* **Work instruction**
Please, from the entries below, transcribe exactly the lines that begin at the line with "right knee: (3, 106)" and end at the line with "left eye: (371, 189)", without the pictures.

* **Excerpted data**
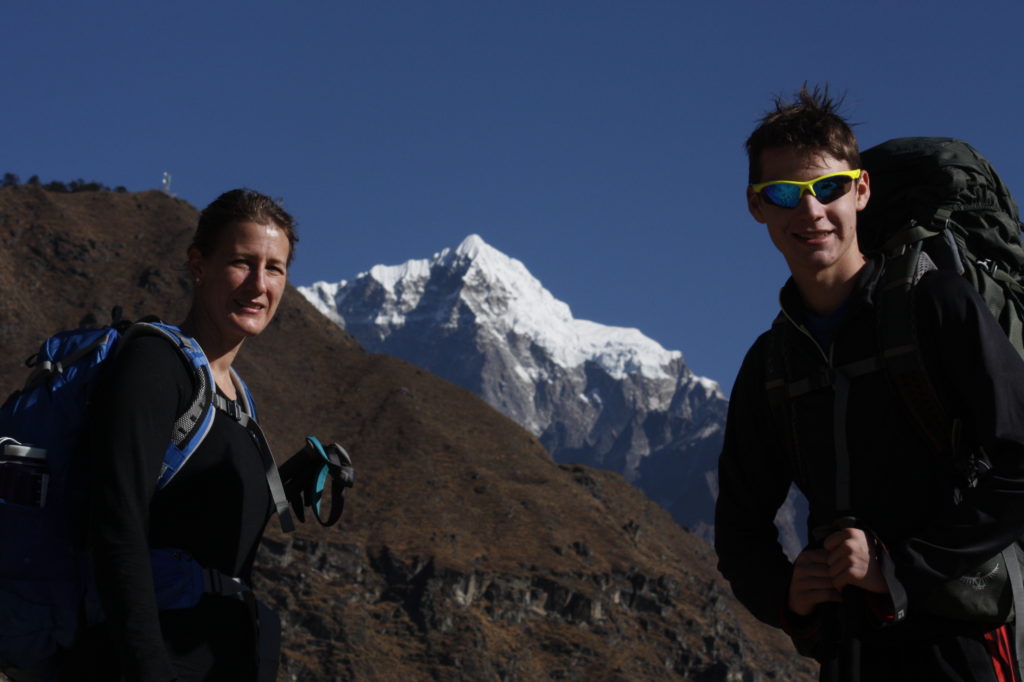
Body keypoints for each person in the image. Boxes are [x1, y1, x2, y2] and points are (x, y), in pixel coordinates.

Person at [714, 85, 1024, 680]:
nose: (809, 213)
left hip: (963, 639)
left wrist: (900, 568)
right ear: (757, 207)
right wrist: (787, 594)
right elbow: (739, 529)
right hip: (849, 647)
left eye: (827, 188)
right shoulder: (771, 363)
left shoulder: (937, 306)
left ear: (860, 190)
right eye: (784, 194)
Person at [84, 189, 297, 681]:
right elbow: (117, 525)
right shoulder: (156, 366)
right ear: (198, 265)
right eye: (242, 263)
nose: (258, 285)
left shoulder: (237, 396)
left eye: (274, 268)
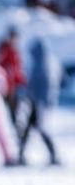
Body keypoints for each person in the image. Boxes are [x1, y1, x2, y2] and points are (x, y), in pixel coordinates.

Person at [18, 38, 62, 166]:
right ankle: (21, 155)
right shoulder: (44, 64)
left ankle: (52, 154)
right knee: (30, 128)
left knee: (39, 128)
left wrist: (25, 92)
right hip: (36, 103)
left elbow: (35, 86)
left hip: (38, 104)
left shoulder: (40, 67)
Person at [0, 26, 26, 126]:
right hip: (6, 84)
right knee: (3, 106)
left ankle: (15, 126)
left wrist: (22, 80)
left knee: (15, 106)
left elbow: (17, 69)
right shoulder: (4, 49)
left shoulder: (15, 51)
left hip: (14, 84)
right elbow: (1, 66)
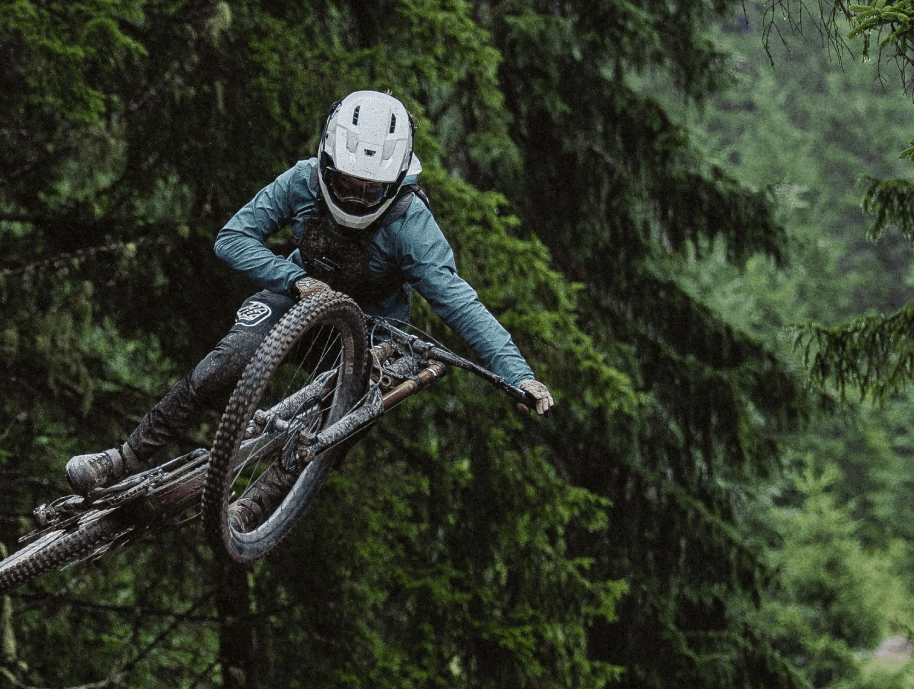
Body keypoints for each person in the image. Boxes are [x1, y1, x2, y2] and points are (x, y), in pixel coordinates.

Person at [65, 89, 554, 499]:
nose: (357, 196)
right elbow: (232, 237)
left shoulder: (411, 224)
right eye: (346, 182)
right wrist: (291, 278)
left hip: (369, 330)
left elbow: (459, 302)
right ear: (326, 161)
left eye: (371, 189)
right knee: (223, 363)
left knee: (336, 425)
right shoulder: (301, 180)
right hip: (293, 298)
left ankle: (256, 508)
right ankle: (122, 458)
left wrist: (518, 375)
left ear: (398, 177)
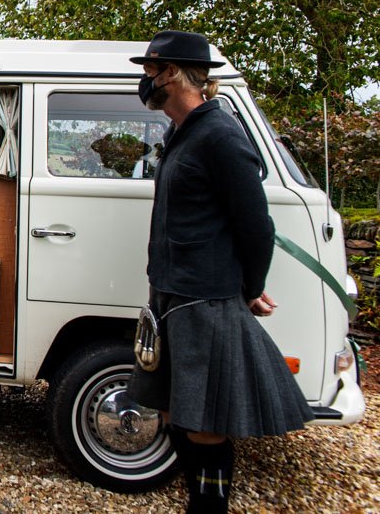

* **Solution to this exercise**
right knee: (3, 106)
left ankle: (15, 126)
left wrist: (22, 80)
left knee: (15, 106)
left elbow: (17, 69)
right shoulder: (4, 49)
left shoulder: (15, 51)
left hip: (14, 84)
right elbow: (1, 66)
Body keypoints for each person in the image. Boxes are [x1, y1, x2, y2] and points are (x, y), in pixel coordinates.

Person at [65, 89, 554, 499]:
nose: (357, 196)
right elbow: (232, 237)
left shoulder: (411, 224)
right eye: (346, 182)
right wrist: (291, 278)
left hip: (369, 330)
left elbow: (459, 302)
right ear: (326, 161)
left eye: (371, 189)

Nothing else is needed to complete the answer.